The Adelsons also funded anti-drug efforts. Dr Adelson specializes in anti-addiction treatment and has been active in clinics in Israel and the US. Long an addict, Adelson’s eldest son from his first marriage, Mitchell, died of an overdose in 2005.
Adelson had two sons and a daughter from that marriage. Mitchell and brother Gary unsuccessfully sued Adelson over his redemption price for their shares in the Comdex computer trade show, which was sold for a substantially higher valuation soon after. Their sister Shelley’s husband worked with LVS, continuing long after the couple divorced.
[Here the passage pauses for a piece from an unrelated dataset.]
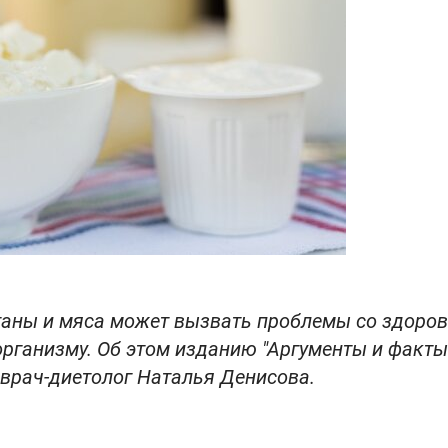
етаны и мяса может вызвать проблемы со здоров
ганизму. Об этом изданию "Аргументы и факты
 врач-диетолог Наталья Денисова.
Behind Adelson’s tough exterior lay countless untold stories of serious philanthropy and largesse. When the global pandemic impacted Las Vegas, Macau and Singapore, Adelson insisted Sands’ team members across the globe continue to receive full pay and health care insurance. While many of his philanthropic and even nation-building efforts are well known, there are many more for which he may only receive recognition as history unfolds. Adelson exhibited a true commitment to philanthropy and love of his family, and he will be sorely missed by many across the planet.